BEGIN THE INPUT

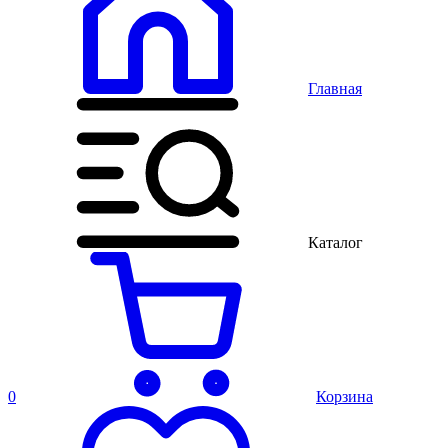
Главная
Каталог
0
Корзина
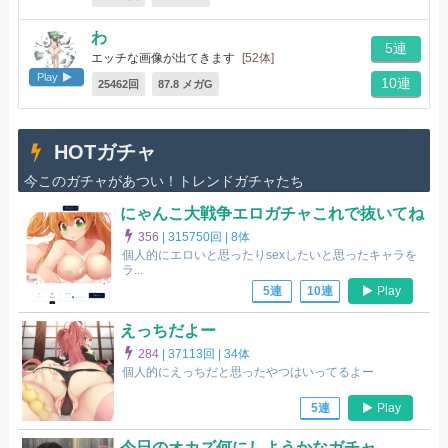
わ
5連
エッチな画像が出てきます
[52体]
Play
10連
25462回
87.8 メガG
HOTガチャ
今このガチャがあつい！トレンドガチャたち
にゃんこ大戦争エロガチャこれで抜いてね
356
|
315750回 |
8体
個人的にエロいと思ったりsexしたいと思ったキャラを
ラ...
Play
5連
10連
えっちだよー
284
|
37113回 |
34体
個人的にえっちだと思ったやつはいってるよー
Play
5連
今日のオカズ何にしようかなガチャ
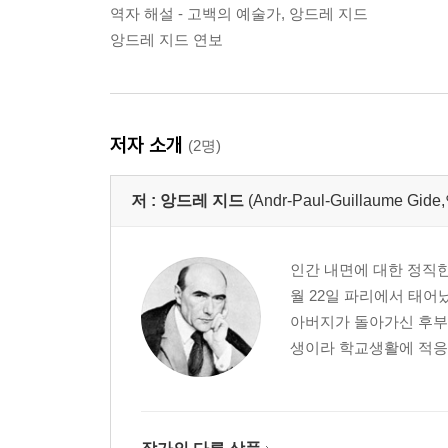
역자 해설 - 고백의 예술가, 앙드레 지드
앙드레 지드 연보
저자 소개
(2명)
저 :
앙드레 지드
(Andr-Paul-Guillaume G
인간 내면에 대한 정직한 
월 22일 파리에서 태어
아버지가 돌아가신 후부
생이라 학교생활에 적응하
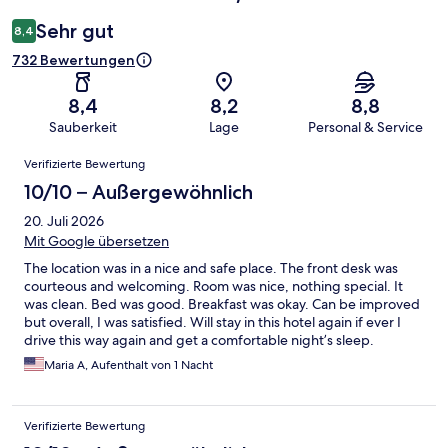
Sehr gut
8,4
732 Bewertungen
8,4
8,2
8,8
Sauberkeit
Lage
Personal & Service
Bewertungen
Verifizierte Bewertung
10/10 – Außergewöhnlich
20. Juli 2026
Mit Google übersetzen
The location was in a nice and safe place. The front desk was
courteous and welcoming. Room was nice, nothing special. It
was clean. Bed was good. Breakfast was okay. Can be improved
but overall, I was satisfied. Will stay in this hotel again if ever I
drive this way again and get a comfortable night’s sleep.
Maria A, Aufenthalt von 1 Nacht
Verifizierte Bewertung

END THE INPUT

_JOB ITEM_. Every entry above is to be transcribed exactly, with all pictures left out.

_WRITTEN SOLUTION_.
Главная
Каталог
0
Корзина
わ
5連
エッチな画像が出てきます
[52体]
Play
10連
25462回
87.8 メガG
HOTガチャ
今このガチャがあつい！トレンドガチャたち
にゃんこ大戦争エロガチャこれで抜いてね
356
|
315750回 |
8体
個人的にエロいと思ったりsexしたいと思ったキャラを
ラ...
Play
5連
10連
えっちだよー
284
|
37113回 |
34体
個人的にえっちだと思ったやつはいってるよー
Play
5連
今日のオカズ何にしようかなガチャ
역자 해설 - 고백의 예술가, 앙드레 지드
앙드레 지드 연보
저자 소개
(2명)
저 :
앙드레 지드
(Andr-Paul-Guillaume G
인간 내면에 대한 정직한 
월 22일 파리에서 태어
아버지가 돌아가신 후부
생이라 학교생활에 적응하
Sehr gut
8,4
732 Bewertungen
8,4
8,2
8,8
Sauberkeit
Lage
Personal & Service
Bewertungen
Verifizierte Bewertung
10/10 – Außergewöhnlich
20. Juli 2026
Mit Google übersetzen
The location was in a nice and safe place. The front desk was
courteous and welcoming. Room was nice, nothing special. It
was clean. Bed was good. Breakfast was okay. Can be improved
but overall, I was satisfied. Will stay in this hotel again if ever I
drive this way again and get a comfortable night’s sleep.
Maria A, Aufenthalt von 1 Nacht
Verifizierte Bewertung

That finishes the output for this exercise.